Superman (John Williams) :
Nous sommes là dans une gamme majeure classique avec une atmosphère musicale typique que l'on trouve dans toute musique en tonalité majeure (richesse, optimisme, ouverture etc...)
2) MODE DE RE Maintenant, on va jouer les notes de la même gamme, mais en commençant par le ré :
"ré mi fa sol la si do ré" : c'est le mode dorien.
La Toison douce (Tanguy Follio) :
L'atmosphère musicale qui en découle a une connotation médiévale, celtique.
3) MODE DE MI
Toujours en décalant la note de départ vers la droite, donc en commençant la gamme par le mi :
"mi fa sol la si do ré mi" : c'est le mode phrygien.
Gladiator (Hans Zimmer) :
Ce mode permet de créer une couleur hispanique (bien que ce ne soit pas le seul mode). D'ailleurs, dans Gladiator, on le surnomme "l'Espagnol !" .
4) MODE DE FA En commençant la gamme par le fa :
"fa sol la si do ré mi fa" : c'est le mode lydien.
Jumanji (James Horner) :
Il en ressort un petit côté "Disney" avec une pointe de merveilleux et une touche de mystère.
5) MODE DE SOL En commençant la gamme par le sol :
"sol la si do ré mi fa sol" : c'est le mode mixolydien.
The Full Monty (David Lindup) :
Ce mode présente une couleur musicale d'un aspect un peu plus rock.
6) MODE DE LA En commençant la gamme par le la :
"la si do ré mi fa sol la" : c'est le mode éolien.
C'est la gamme mineure naturelle, à l'aspect plus sombre et plus mélancolique que la gamme majeure (encore que...)
7) MODE DE SI En commençant la gamme par le si :
"si do ré mi fa sol la si" : c'est le mode locrien.
Gamme :
C'est une gamme assez étrange pour laquelle je n'ai pas encore trouvé d'exemple dans la musique de film.
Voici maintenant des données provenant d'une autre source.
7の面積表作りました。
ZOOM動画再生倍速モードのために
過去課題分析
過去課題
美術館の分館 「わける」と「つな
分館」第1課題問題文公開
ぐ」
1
Si quelqu'un a un extrait à proposer....
J'ai retranscrit succinctement (à l'oreille) les extraits de Gladiator, Jumanji et 36 quai des orfèvres, (et j'ai détuné The full Monty) pour les proposer dans la même tonalité que mes autres exemples. Pardon aux compositeurs pour avoir quelque peu dénaturé leurs œuvres. 36 quai des orfèvres, par exemple, sonne bien mieux dans sa tonalité d'origine (mi mineur) que dans mon extrait (la mineur).
Bien entendu, pour ne pas tomber dans le cliché, ce n'est pas la peine de foncer tête baissée et de composer une musique bretonnante de 10 minutes en utilisant uniquement le mode dorien. Il faut penser à varier les plaisirs et revenir de temps en temps à des atmosphères musicales plus classiques (via les gammes majeures et mineures).